I run 4 different threads simultaneously on 4 different cores of sandy bridge machine and want to count Resource stalls and L2 misses etc metrics per core basis. I use PAPI counters like RESOURCE_STALL:ANY and PAPI_L2_TCA on each thread. As PAPI counts on thread basis, it should give me the counts for every core separately as each thread is assigned to separate core. Is my approach right ? Or will there be any issues as all these threads are executed simultaneously ?
So... let's see if I understand.
1) You have a sandybridge with 4 cores and 2 logical cpus (hw threads) per core. (Total of 8 hw threads.)
2) The software you are wanting to profile runs with 4 software threads and you are setting the affinity such that you have 1 software thread per core.
3) I don't really know PAPI but I'll take your word for how it works. When you say 'PAPI counts on a thread basis, I assume PAPI counts on a hw thread basis. PAPI measures and reports the events for each hw thread (so if you are measure RESOURCE_STALLS, PAPI gives you the values on all 8 hw threads).

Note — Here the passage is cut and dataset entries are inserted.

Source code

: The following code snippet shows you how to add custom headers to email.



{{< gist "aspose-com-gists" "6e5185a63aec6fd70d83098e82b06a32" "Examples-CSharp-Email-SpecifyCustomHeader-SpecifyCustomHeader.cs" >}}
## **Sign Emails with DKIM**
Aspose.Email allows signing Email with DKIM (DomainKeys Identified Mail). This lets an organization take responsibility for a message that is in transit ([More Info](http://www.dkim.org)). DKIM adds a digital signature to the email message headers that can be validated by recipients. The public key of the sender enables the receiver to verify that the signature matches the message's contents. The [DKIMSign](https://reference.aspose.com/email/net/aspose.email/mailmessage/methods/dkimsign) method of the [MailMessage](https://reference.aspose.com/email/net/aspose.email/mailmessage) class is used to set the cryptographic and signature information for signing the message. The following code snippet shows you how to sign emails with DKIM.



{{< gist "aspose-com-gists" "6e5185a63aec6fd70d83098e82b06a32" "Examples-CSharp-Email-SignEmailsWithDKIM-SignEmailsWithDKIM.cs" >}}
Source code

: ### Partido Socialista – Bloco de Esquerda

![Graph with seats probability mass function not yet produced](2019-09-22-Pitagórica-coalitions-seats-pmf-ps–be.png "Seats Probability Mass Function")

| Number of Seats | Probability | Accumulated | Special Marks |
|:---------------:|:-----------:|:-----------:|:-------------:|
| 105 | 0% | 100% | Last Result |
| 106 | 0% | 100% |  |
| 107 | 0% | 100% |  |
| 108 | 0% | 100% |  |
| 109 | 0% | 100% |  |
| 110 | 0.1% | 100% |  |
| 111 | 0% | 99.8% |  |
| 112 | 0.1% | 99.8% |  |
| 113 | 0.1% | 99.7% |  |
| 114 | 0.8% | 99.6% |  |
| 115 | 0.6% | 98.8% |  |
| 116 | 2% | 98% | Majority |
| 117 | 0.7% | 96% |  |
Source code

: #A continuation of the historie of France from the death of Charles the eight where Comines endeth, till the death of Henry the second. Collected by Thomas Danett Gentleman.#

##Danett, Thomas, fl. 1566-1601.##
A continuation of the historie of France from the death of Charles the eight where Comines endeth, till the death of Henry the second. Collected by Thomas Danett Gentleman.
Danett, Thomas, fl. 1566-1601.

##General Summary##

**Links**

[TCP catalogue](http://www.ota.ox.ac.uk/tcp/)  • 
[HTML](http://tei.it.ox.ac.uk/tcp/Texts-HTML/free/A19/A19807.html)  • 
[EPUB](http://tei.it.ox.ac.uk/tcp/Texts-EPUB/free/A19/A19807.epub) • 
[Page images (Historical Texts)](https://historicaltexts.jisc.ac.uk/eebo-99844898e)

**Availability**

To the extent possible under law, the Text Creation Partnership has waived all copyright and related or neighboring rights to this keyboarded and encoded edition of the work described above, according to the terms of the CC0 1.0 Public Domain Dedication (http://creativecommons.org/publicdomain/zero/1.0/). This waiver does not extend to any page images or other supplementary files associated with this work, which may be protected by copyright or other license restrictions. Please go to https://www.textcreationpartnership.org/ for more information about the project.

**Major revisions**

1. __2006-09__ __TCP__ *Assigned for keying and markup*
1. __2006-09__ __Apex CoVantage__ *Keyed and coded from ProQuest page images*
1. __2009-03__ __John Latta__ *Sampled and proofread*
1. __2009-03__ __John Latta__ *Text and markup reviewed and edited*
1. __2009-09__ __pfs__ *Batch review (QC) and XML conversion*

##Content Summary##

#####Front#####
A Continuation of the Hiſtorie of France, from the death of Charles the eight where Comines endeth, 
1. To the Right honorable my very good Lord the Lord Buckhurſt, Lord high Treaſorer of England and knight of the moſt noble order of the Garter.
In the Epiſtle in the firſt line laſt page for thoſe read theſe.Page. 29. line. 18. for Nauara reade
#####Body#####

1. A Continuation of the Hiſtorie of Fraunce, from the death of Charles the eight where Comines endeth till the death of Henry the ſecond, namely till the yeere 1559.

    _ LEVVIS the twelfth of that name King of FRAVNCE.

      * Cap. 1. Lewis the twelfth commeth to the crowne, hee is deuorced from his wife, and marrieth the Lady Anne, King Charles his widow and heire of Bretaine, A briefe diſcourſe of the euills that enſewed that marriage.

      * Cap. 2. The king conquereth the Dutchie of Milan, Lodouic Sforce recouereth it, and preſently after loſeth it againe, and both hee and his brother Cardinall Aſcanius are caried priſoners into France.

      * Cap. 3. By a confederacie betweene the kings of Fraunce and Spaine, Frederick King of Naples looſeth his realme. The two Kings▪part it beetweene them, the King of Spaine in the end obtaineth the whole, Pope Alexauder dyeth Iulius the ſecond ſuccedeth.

If PAPI works the way I think it does (counting on each hw thread) then you would need to sum the counts for the 2 hw threads on a core to see what is happening on the core. The counter for the hw thread onto which you pinned your sw thread should tell you the counts which your sw thread caused (assuming nothing else ran on the hw thread (or that PAPI tells you per sw thread counts). There is also the scope of the event to consider. Some events have a scope of 'per hw thread', some have other scopes, such as 'per socket'. The 'per socket' scope events for example, will return the same value no matter from which core you count them (as long as the cores are on the same socket).
I hope this helps,